His defense? He’s still working on it, and Charlotte coach Steve Clifford pulled him in and out of lineups last season in order to accommodate for Jefferson’s undeniable mitigating factors on that end of the floor. Still, Clifford (as good a coach as there is in this league) played Jefferson 24 minutes a game and started him five times during Charlotte’s seven-game playoff run last spring,

McMillan might choose to bring Jefferson off the bench, something Al says he’s into, working as a proto-Jamal Crawford-type scorer. A specialist bent on jump-hooking his way all over a team’s token reserve big man. Either role, even at age 34, would appear to suit Jefferson at eight figures a year – especially as the league trends away from his style of playing. Scoring on the left low post will never become a novelty, and the Pacers clearly want to add it as a feature. Even while they spring three-pointers from either corner.

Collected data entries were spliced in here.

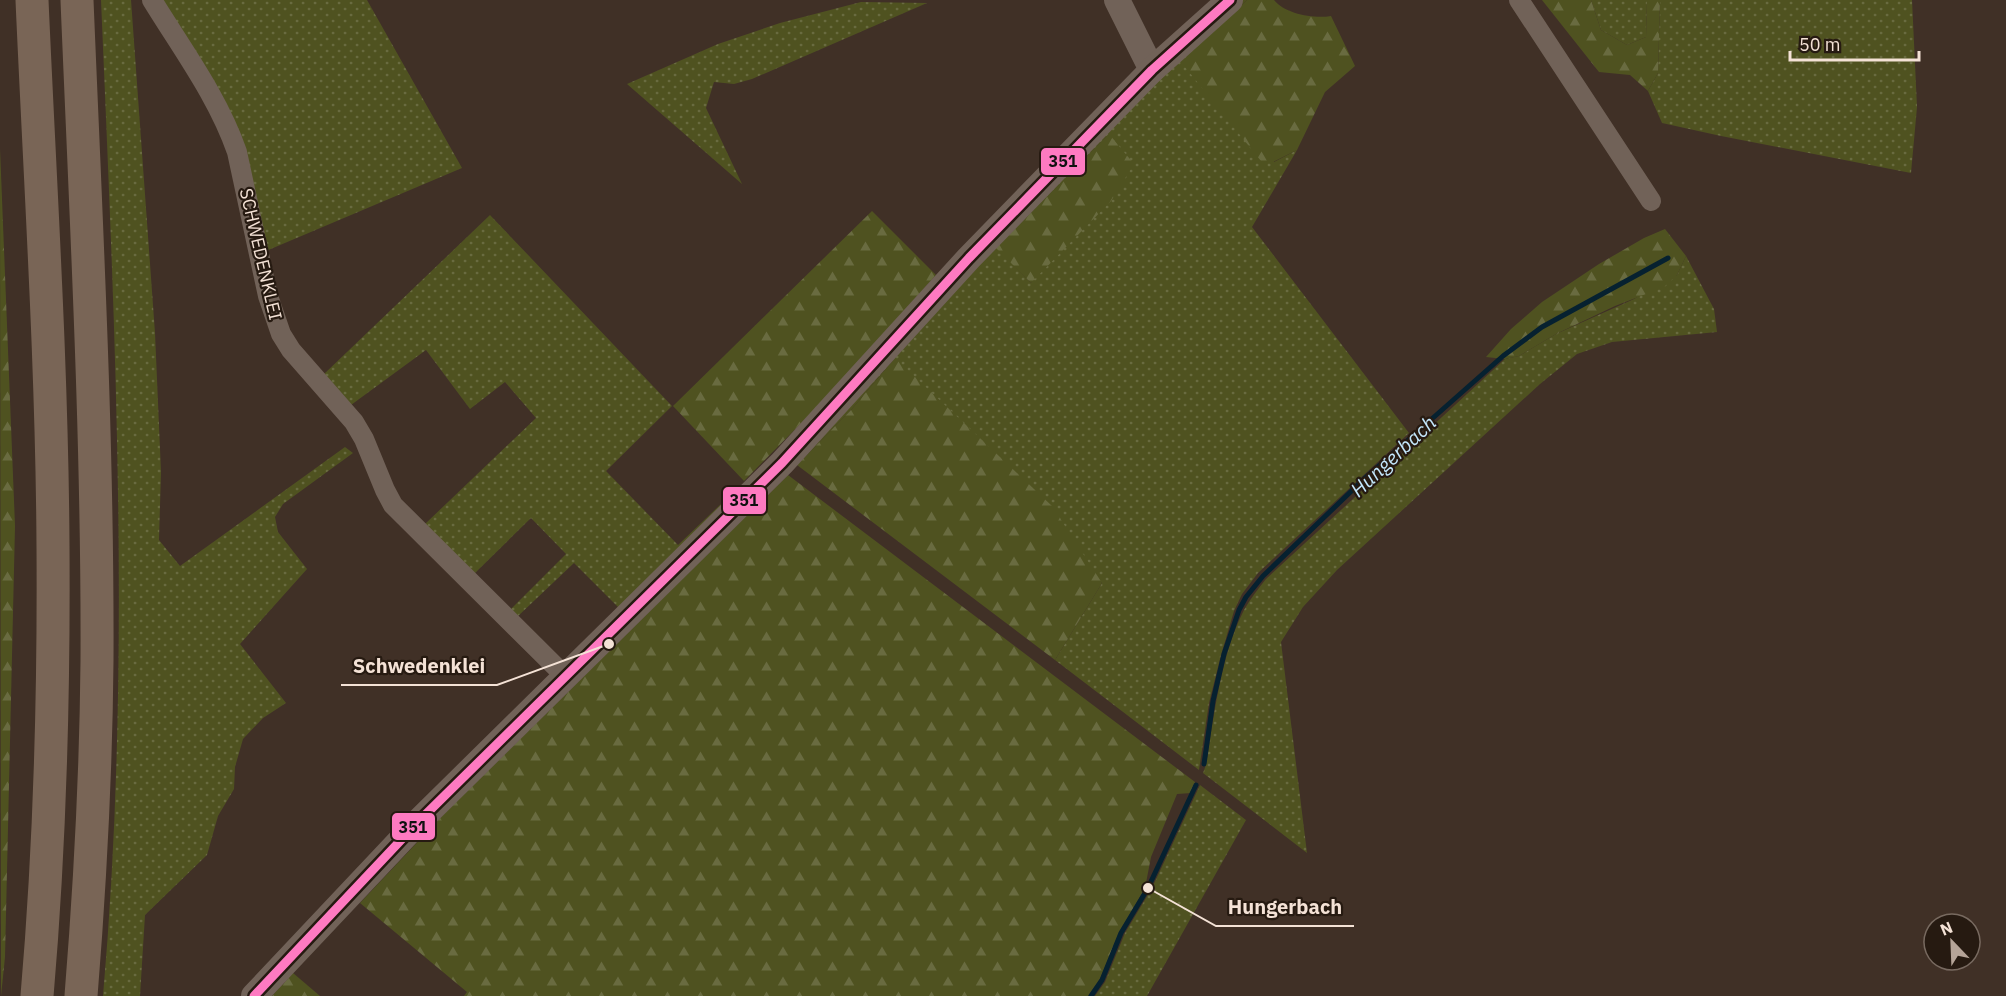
<svg xmlns="http://www.w3.org/2000/svg" width="2006" height="996" font-family="'IBM Plex Sans',sans-serif">
<style>
.grass{fill:url(#grass-dots);fill-rule:evenodd}
.forest{fill:url(#forest-firs)}
.lines{fill:none;stroke-linecap:round;stroke-linejoin:round}
.stream{stroke:#062130;stroke-width:5}
.minor{stroke:#716258;stroke-width:20}
.tertiary{stroke:#716258;stroke-width:26}
.motorway{stroke:#796556;stroke-width:33}
.bus-1-casing{stroke:#261a11;stroke-width:14}
.bus-1{stroke:#fe7ac1;stroke-width:9}
.labels{text-anchor:middle;dominant-baseline:central;stroke-width:4.5;stroke-linejoin:round;paint-order:stroke}
.street-label{font-size:18px;fill:#f4e2d6;stroke:#261a11}
.water-label{font-size:20px;font-style:italic;fill:#c4e7fc;stroke:#261a11}
.leader{fill:none;stroke:#f4e2d6;stroke-width:2}
.callout-dot{fill:#f4e2d6;stroke:#261a11;stroke-width:2}
.callout-label{font-size:20px;text-anchor:middle;font-weight:bold;fill:#f4e2d6;stroke:#261a11;stroke-width:4.5;stroke-linejoin:round;paint-order:stroke}
.line-badge{stroke:#261a11;stroke-width:2}
.pale-badge-label{font-size:16px;text-anchor:middle;font-weight:bold;fill:#111}
</style>
<defs>
<pattern id="grass-dots" width="8" height="8" patternUnits="userSpaceOnUse" patternTransform="scale(1.5)"><rect width="8" height="8" fill="#4f5220"/><path d="M2 2h.1M6 6h.1" fill="none" stroke="#696b40" stroke-width="1.8" stroke-linecap="round"/></pattern>
<pattern id="forest-firs" width="22" height="20" patternUnits="userSpaceOnUse" patternTransform="scale(1.5)"><rect width="22" height="20" fill="#4f5220"/><path d="M5 1l3.5 6h-7zM16 11l3.5 6h-7z" fill="#696b40"/></pattern>
</defs>
<rect width="100%" height="100%" fill="#403026"/>
<g class="grass">
<path d="M101,0h30l24,333 6,139 -2,68 21,26 165,-119 8,6 -70,51 -8,13 3,15 29,37 -67,75 46,59 -23,15 -20,21 -8,28 -1,22 -16,27 -11,39 -62,60 -5,81h-37c29,-331 12,-664 -2,-996z"/>
<polygon points="162,0 367,0 462,168 266,251 243,141"/>
<path d="M1240,0h7l-13,11 40,151 23,-12 -45,77 157,206 -151,140 -16,21 -8,17 -13,44 -12,48 -10,67 -144,-110 47,-77 -208,-224 -43,51 -54,55 197,-222zM1109,134l-78,149 -34,-35z"/>
<polygon points="1591,0 1647,0 1646,37 1627,45 1601,30"/>
<polygon points="1660,0 1912,0 1917,107 1911,173 1721,136 1662,123 1648,91 1658,73"/>
<polygon points="861,2 927,3 752,79 734,84 714,82 706,108 742,184 627,84 718,44 780,23"/>
<polygon points="490,215 672,406 606,471 678,545 723,502 724,505 621,610 574,563 517,617 510,610 566,554 531,518 474,574 425,524 536,418 505,382 470,409 426,350 351,405 323,375"/>
<path d="M1686,256l28,53 3,23 -105,10 -35,12 -37,30 -203,186 -34,37 -22,35 26,211 -104,-80 3,-8c8,-49 15,-111 38,-155 6,-11 14,-21 22,-31l239,-220 14,-3 37,-22 78,-35 43,-24z"/>
<polygon points="1200,785 1246,820 1147,996 1095,996 1105,982 1125,933 1152,888"/>
</g>
<g class="forest">
<path d="M1247,0h27c11,14 40,19 57,16l24,50 -30,26 -28,58 -24,12 -12,-1 -80,-99z"/>
<polygon points="1542,0 1591,0 1601,30 1627,45 1646,37 1647,0 1660,0 1658,73 1648,91 1630,75 1599,72"/>
<polygon points="1109,134 1134,164 1111,201 1031,283 996,248"/>
<polygon points="0,149 15,526 5,957 1,996"/>
<polygon points="872,211 936,275 832,392 744,481 673,406"/>
<polygon points="1665,229 1686,256 1677,275 1664,287 1615,306 1556,334 1519,356 1505,359 1486,357 1511,329 1542,302 1599,264 1644,238"/>
<polygon points="895,358 1052,506 1102,583 1055,660 797,465 851,410"/>
<polygon points="788,475 1195,782 1191,793 1177,794 1151,857 1145,888 1119,933 1100,979 1088,996 464,996 467,992 360,903 445,813"/>
<polygon points="293,973 320,996 272,996"/>
</g>
<g class="lines">
<g class="stream">
<polyline points="1204,764 1213,701 1224,654 1239,610 1246,597 1263,576 1365,478 1503,356 1542,327 1668,258"/>
<polyline points="1091,996 1102,980 1121,933 1148,888 1196,785"/>
</g>
<g class="minor">
<path d="M152,0c30,49 66,97 85,152l31,144 13,38 10,16 63,72 10,17 21,51 8,15 172,171"/>
<polyline points="1519,0 1651,201"/>
</g>
<g class="tertiary">
<polyline points="1117,0 1152,70"/>
<polyline points="254,996 418,822 782,463 969,258 1152,70 1230,0"/>
</g>
<g class="motorway">
<path d="M32,0c8,182 20,364 21,546 1,150 -3,300 -16,450"/>
<path d="M77,0c9,220 21,440 20,661 -1,112 -7,224 -16,335"/>
</g>
<defs>
<polyline id="bus-1" points="254,996 418,822 782,463 969,258 1152,70 1230,0"/>
</defs>
<use href="#bus-1" class="bus-1-casing"/>
<use href="#bus-1" class="bus-1"/>
</g>
<g class="labels">
<g class="street-label">
<text transform="translate(261 254) rotate(77)">SCHWEDENKLEI</text>
</g>
<g class="water-label">
<text transform="translate(1393 456) rotate(-43)">Hungerbach</text>
</g>
</g>
<path class="leader" d="M609 644L497 685H341M1148 888L1216 926H1354"/>
<g class="callout-dot">
<circle cx="609" cy="644" r="6"/>
<circle cx="1148" cy="888" r="6"/>
</g>
<g class="callout-label">
<text x="419" y="673">Schwedenklei</text>
<text x="1285" y="914">Hungerbach</text>
</g>
<g class="line-badge">
<rect x="1040" y="147" width="46" height="29" rx="6" fill="#fe7ac1"/>
<rect x="722" y="486" width="45" height="29" rx="6" fill="#fe7ac1"/>
<rect x="391" y="812" width="45" height="29" rx="6" fill="#fe7ac1"/>
</g>
<g class="pale-badge-label">
<text x="1063" y="167">351</text>
<text x="744" y="506">351</text>
<text x="413" y="833">351</text>
</g>
<g transform="translate(1952 942) rotate(337)"><circle r="28" fill="#261a11" stroke="#786a60" stroke-width="1.5"/>
<path d="M0-4.5L10 22L0 15L-10 22Z" fill="#b5a498"/>
<text y="-9" font-size="16" font-weight="bold" text-anchor="middle" fill="#f4e2d6">N</text>
</g>
<path d="M1790 51v9h129v-9" fill="none" stroke="#f4e2d6" stroke-width="3"/>
<text x="1799" y="51" font-size="18" fill="#f4e2d6" stroke="#261a11" stroke-width="4.5" paint-order="stroke">50 m</text>
</svg>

Signing a 28-year old Al Jefferson to a three-year, $40.5 million deal (as Charlotte did in 2013) seemed a little fearsome; he was an undersized scoring center that needed copious amounts of help defensively, working in a league that didn’t value his skill set as much as it did a decade before. After three seasons with the Bobcats/Hornets, though, Jefferson has proven he can keep this up – his work as a highly-regarded bit player, even a well-heeled bit player, is rather respected.

Now it’s up to Nate McMillan – charged with harnessing the talents of a 20-year old stretch center in Myles Turner, and a 30-something low post demon in Al Jefferson – to put it all together.